Бочоришвили пишет короткими предложениями, почти телеграфным стилем. Красивая женщина (а, судя по фотографии на последней странице обложки, Елена Бочоришвили – очень красивая женщина) словно сидит перед тобой во дворике жаркой тбилисской улицы и рассказывает, с акцентом выстреливая короткие фразы, в каждой из которых, когда они складываются в историю, – целая жизнь. «Но по-прежнему существовала странная, ничем не объяснимая брезгливость людей, живущих в городе без воды. Никто не садился на скамейку на улице, не подстелив газеты. Люди собирали воду по каплям. Кипятили часами. И вываривали носовые платки. Очень стыдно было не иметь чистого носового платка. Платком вытирали ножи и вилки, прежде чем приступить к еде.

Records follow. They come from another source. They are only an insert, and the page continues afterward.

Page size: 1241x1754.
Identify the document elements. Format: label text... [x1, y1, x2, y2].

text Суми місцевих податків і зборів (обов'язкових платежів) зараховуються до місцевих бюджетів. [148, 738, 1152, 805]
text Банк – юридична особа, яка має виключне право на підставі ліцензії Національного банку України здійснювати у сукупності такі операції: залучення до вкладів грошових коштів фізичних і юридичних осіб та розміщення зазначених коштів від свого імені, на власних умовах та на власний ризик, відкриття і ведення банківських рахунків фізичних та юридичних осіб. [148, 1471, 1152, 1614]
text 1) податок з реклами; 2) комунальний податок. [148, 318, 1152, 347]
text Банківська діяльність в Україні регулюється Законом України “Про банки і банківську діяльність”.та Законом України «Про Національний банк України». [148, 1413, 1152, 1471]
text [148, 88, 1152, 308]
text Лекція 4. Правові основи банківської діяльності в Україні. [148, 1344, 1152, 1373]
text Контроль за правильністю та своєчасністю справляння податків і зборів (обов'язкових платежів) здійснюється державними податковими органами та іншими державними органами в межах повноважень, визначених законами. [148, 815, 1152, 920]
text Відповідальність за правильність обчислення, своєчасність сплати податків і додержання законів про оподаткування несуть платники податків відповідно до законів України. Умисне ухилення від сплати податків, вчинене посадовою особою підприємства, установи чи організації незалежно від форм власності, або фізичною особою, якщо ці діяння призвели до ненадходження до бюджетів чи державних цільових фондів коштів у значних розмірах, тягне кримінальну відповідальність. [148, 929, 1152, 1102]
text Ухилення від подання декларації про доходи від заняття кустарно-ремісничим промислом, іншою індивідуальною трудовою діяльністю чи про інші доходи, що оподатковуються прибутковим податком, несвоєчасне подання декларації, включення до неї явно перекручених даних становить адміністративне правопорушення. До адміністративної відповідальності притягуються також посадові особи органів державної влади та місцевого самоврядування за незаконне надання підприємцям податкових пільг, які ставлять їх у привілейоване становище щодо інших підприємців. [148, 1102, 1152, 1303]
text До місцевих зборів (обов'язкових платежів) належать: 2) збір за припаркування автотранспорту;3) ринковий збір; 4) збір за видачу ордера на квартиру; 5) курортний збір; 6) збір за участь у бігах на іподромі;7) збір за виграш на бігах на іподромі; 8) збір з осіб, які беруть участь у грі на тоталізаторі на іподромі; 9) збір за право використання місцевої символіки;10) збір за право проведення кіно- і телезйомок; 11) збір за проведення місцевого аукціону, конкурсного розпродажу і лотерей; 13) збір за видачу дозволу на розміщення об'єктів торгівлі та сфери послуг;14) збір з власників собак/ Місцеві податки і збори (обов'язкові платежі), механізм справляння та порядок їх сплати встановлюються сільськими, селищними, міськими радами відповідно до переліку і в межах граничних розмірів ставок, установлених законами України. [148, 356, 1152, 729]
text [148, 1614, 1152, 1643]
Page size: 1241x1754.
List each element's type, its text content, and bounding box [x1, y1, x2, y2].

Платком вытирали фрукты, если не могли их помыть. Платок доставали из кармана, встряхивали и вытирали слезы, если приходилось всплакнуть на похоронах…» В повестях Бочоришвили очень много похорон, ее герои постоянно умирают, часто – своей смертью. В основном, потому что у них не получается дальше жить. Они умирают от усталости, от безысходности, от отсутствия любви. Повести Бочоришвили очень сентиментальны, но сентиментальны не сопливо, а так, как сентиментальные фильмы Отара Иоселиани или, совсем другие, фильмы Георгия Данелии. Возможно, это – национальное.

Повести Бочоришвили – это магический реализм (что бы ни значило это определение, которое, примененное не к латиноамериканцам, теряет большую часть смысла), но как бы без магии. Это не Маркес – это, скорее, Шалев (интересно, кстати, что писатели, которых условно, очень условно можно отнести к тому самому магическому реализму, так крепко привязаны к национальным традициям, - наверное, какой-нибудь литературовед об этом напишет, если уже не написал). Хотя, конечно, это не Шалев. Это невероятной красоты запутанные истории, в которых ты теряешься, начинаешь блуждать, не узнавать имена, путать даты и события, пока, наконец, не отдаешься водовороту этих имен, этих дат и этих событий, пока не оказываешься захваченным ими, смеясь и плача вместе с героями маленьких повестей. Маленьких повестей про грустных, забавных, растерянных, несчастных и невероятно счастливых людях, которые больше всего на свете любят жизнь и, если умирают своей смертью, то только тогда, когда не знают, как дальше жить.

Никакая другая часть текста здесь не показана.